In a marketplace where others falter, BUA Foods stands firm, showcasing resilience and strength, overcoming foreign exchange challenges to achieve impressive results.
During the first nine months of 2023, BUA Foods excelled with a pre-tax profit of N111 billion, an impressive achievement considering the substantial pre-tax losses reported by other companies in the sector, primarily attributable to foreign exchange challenges.
Companies such as Nestle, Dangote Sugar, Nigerian Breweries, International Breweries, Cadbury, etc., recorded significant pre-tax losses during this period.
As the final 2023 fiscal year results are awaited, it is anticipated that this trend will persist and be reflected in the financial performance of these companies for the entire fiscal year of 2023.
In line with its trend, BUA Foods, as indicated in its recently released unaudited financial statements, reported a 12.6% YoY growth in profit before tax reaching N120.8 billion compared to the N107.23 billion recorded a year ago, despite facing a N73.56 billion foreign exchange loss.
Commenting on the results, Engr. (Dr.) Ayodele Abioye, the Managing Director, said:
“This is a solid performance in the face of an unending challenging macro environment. BUA foods delivered strong growth despite the persistent devaluation of the naira during the period, which led to a substantial and negative impact of foreign exchange losses. Despite the margin squeeze on operating profit to 82%, our business remained resilient to deliver bottom-line growth of 22% to N111.5Bn”
The Managing Director’s comments echo the sentiment that BUA Foods’ consistent and substantial revenue growth underscores its resilience in the face of these challenges.
Revenue growth has been consistent. In 2023, it achieved a significant year-on-year revenue growth of 74.1%, contributing to an impressive four-year compound annual growth rate (CAGR) of 39.41%.

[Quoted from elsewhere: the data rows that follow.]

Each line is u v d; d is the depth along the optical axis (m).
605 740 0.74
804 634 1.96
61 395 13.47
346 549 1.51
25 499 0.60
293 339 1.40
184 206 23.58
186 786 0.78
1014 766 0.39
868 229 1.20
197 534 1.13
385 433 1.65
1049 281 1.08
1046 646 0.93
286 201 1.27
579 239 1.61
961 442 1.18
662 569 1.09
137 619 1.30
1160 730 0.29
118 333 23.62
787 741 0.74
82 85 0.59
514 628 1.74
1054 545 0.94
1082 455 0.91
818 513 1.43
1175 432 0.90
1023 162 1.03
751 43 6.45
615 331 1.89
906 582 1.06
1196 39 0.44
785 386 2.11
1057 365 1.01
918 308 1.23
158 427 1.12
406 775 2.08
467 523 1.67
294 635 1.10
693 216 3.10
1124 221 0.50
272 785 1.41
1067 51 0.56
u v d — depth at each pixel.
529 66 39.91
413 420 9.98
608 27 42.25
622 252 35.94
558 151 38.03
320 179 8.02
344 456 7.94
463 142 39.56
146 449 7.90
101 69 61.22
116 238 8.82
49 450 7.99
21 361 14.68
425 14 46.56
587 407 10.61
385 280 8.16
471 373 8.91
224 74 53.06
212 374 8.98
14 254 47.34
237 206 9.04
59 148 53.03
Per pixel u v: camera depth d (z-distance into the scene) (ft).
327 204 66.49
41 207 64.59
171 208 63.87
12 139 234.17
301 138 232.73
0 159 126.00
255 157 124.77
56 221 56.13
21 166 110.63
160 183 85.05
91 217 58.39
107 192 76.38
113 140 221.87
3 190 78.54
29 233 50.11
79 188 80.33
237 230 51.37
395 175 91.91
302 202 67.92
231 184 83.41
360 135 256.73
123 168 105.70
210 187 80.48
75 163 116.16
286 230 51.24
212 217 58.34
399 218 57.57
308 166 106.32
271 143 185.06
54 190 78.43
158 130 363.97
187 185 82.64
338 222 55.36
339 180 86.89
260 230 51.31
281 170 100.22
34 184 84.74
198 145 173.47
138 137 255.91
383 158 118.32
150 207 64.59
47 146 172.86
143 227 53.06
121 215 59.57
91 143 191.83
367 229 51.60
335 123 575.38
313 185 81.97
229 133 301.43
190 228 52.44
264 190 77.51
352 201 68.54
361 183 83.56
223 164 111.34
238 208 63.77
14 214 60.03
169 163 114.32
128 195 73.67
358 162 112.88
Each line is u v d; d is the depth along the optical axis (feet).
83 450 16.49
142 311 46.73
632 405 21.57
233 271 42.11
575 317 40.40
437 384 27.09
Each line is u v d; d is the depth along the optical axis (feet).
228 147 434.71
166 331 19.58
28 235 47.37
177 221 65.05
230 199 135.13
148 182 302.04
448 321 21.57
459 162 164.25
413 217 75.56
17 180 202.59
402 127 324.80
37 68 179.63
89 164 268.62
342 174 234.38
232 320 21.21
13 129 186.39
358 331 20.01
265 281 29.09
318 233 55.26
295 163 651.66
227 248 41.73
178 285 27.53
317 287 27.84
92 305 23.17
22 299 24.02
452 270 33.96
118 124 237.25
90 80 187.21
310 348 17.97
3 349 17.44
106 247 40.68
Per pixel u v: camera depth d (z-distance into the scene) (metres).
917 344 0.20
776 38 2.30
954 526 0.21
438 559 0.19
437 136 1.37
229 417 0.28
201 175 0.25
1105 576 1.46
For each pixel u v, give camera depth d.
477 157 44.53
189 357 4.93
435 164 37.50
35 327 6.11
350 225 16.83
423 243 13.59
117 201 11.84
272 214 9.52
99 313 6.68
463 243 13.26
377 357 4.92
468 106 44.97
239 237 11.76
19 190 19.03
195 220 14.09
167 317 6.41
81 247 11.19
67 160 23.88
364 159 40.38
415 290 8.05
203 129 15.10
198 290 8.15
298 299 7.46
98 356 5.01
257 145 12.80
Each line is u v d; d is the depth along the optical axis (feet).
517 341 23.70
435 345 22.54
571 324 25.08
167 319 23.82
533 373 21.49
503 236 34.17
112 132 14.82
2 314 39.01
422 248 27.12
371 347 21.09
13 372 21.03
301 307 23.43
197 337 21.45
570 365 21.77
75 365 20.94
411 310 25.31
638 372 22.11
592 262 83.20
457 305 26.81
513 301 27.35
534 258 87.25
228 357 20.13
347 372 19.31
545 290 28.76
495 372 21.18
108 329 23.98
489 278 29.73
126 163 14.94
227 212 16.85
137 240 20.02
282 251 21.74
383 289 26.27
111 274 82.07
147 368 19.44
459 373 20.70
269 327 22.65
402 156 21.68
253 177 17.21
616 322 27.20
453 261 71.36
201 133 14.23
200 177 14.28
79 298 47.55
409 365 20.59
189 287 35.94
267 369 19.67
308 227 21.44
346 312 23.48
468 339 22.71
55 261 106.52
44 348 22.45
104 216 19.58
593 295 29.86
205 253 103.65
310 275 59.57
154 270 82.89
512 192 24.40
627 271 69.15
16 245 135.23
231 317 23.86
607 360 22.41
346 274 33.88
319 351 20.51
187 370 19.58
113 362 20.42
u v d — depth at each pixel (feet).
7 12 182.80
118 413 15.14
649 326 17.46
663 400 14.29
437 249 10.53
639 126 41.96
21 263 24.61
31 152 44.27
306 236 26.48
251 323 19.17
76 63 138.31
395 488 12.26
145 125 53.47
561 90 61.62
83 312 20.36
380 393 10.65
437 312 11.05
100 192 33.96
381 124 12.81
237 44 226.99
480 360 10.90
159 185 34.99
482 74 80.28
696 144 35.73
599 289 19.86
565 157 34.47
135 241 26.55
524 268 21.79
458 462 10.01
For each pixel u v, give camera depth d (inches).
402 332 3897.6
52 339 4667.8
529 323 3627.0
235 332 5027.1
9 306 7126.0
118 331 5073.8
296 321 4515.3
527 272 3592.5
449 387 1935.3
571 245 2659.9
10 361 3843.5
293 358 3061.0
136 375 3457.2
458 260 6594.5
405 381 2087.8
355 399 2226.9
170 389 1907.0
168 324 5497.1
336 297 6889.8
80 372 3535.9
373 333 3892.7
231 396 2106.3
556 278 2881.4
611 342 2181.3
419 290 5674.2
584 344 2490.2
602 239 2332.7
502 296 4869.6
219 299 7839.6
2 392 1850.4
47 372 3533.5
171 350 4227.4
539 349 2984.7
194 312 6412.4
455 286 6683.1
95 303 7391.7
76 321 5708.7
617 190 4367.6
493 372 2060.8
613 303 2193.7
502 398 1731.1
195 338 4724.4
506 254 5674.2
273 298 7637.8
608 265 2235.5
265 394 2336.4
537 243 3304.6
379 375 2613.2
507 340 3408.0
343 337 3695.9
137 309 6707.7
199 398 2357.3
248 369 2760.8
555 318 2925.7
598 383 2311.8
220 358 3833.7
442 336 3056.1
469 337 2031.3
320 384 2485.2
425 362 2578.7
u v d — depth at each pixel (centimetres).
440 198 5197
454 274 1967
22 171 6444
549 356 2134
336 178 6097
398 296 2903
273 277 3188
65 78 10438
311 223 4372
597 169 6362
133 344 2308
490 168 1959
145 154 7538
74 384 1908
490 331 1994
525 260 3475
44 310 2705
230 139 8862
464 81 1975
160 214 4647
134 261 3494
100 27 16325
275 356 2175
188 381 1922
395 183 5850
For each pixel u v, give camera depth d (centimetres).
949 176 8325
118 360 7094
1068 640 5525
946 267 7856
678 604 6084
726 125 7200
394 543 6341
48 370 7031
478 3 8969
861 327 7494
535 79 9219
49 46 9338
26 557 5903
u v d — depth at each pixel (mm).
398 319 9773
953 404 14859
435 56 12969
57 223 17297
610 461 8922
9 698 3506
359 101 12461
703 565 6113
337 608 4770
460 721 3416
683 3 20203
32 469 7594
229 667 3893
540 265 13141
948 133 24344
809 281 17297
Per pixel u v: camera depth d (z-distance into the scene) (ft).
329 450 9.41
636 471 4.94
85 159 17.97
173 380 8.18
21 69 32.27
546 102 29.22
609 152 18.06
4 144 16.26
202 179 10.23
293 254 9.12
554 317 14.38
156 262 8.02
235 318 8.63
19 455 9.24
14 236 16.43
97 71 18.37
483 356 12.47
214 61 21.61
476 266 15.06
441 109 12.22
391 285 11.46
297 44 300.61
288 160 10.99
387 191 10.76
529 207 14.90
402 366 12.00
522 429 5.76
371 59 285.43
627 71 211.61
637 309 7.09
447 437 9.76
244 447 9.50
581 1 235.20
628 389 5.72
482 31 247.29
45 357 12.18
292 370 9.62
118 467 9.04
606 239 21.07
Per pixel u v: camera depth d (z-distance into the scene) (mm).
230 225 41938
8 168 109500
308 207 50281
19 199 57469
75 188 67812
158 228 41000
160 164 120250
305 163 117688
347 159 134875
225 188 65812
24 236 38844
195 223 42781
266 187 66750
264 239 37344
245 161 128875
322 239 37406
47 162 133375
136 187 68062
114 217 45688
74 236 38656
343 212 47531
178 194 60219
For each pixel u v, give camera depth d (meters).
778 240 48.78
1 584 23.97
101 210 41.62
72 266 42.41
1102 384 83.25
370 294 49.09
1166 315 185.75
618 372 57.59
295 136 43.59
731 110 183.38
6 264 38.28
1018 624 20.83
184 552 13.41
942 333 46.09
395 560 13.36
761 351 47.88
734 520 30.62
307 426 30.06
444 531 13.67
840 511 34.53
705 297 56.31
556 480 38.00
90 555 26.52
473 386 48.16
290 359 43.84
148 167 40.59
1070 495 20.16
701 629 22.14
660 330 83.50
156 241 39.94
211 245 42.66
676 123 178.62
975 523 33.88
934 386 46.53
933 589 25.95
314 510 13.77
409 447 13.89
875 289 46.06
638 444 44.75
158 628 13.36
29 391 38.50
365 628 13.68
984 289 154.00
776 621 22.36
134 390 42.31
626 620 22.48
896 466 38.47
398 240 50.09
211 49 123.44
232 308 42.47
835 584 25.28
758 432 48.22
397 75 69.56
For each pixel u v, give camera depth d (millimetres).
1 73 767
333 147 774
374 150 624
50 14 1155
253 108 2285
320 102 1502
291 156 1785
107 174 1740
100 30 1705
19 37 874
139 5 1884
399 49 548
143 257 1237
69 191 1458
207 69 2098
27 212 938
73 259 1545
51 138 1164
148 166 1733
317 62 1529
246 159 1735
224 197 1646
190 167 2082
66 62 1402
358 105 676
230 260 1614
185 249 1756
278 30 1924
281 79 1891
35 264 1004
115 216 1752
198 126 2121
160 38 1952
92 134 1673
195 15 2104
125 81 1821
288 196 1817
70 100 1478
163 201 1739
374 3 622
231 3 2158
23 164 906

The sustained revenue growth has been instrumental in upholding a robust gross profit margin for the company. In 2023, it achieved a record four-year gross profit margin of 34.5%, which the company attributes to slight adjustments in selling prices and volume increase due to capacity expansion for IRS.
This suggests that the company is adeptly handling its production costs by leveraging its comparative advantage in locally sourced raw materials, facilitated by its vertical integration strategies.
It is anticipated that the revenue growth will persist in the future, largely attributable to market demand, production expansion and the company’s expansion efforts in increasing its market share for sugar and flour products, both of which serve as major revenue drivers. Sugar and bakery flour combined contribute to over 85% of the company’s total revenue.
Furthermore, the reduction in general expenses, salaries, and wages observed in 2023 reflects the company’s dedicated effort to optimize its cost structure and enhance profitability.
This commitment to cost optimization contributed to a remarkable 82% year-on-year growth in operating profit. The reduction in expenses played a significant role in driving the company’s four-year compound annual growth rate (CAGR) to 42%.
This growth serves as a positive indicator of the company’s operational prowess and its ability to create value and return for its shareholders.
Since its listing on the NGX on January 5th, 2022, the share price of the company has exhibited a consistent upward trajectory.
In 2022, it experienced a notable gain of about 63%. The momentum continued into 2023, with an impressive year-to-date (YtD) share price gain of 198%, surpassing the NGX All Share Index (NGXASI) YtD gain of 45.90% at the end of 2023.
In the current year, the share price has further increased by 40.5%, positioning the company as the fifth most valuable stock on the NGX.
The continued market anticipation of substantial growth from the company is evident in its high earnings multiples, which stand at 43x. This indicates that investors are willing to pay a premium for the company’s shares due to their expectations of strong future earnings and performance.
The company’s performance on the NGX and its market valuation indeed suggest a promising outlook and substantial investor interest.
However, BUA Foods needs to proactively identify and implement measures to hedge against currency fluctuations posed by the Naira devaluation.
The company’s 2023 financial statements reveal a significant foreign exchange loss of about N74 billion, marking a departure from its previous performance of avoiding such losses.
However, it is good to note that the company appears to have a relatively healthy balance sheet as reflected in its debt level, financial leverage ratios and retained earnings growth.
While the debt levels have increased, the relatively low debt-to-asset and debt-to-equity ratios suggest that the company has reasonable debt levels compared to its assets and equity.
Additionally, the 13% growth in retained earnings indicates the company’s ability to generate profits, maintain financial stability and sustain its dividend payment policy.
In 2022, it paid out a final dividend of N4.5 per share representing about 89% payout ratio and with a 22% year-on-year growth in profit after tax in 2023, the company is in a strong position to consider increasing dividends while still having room for investment in expansion and growth initiatives.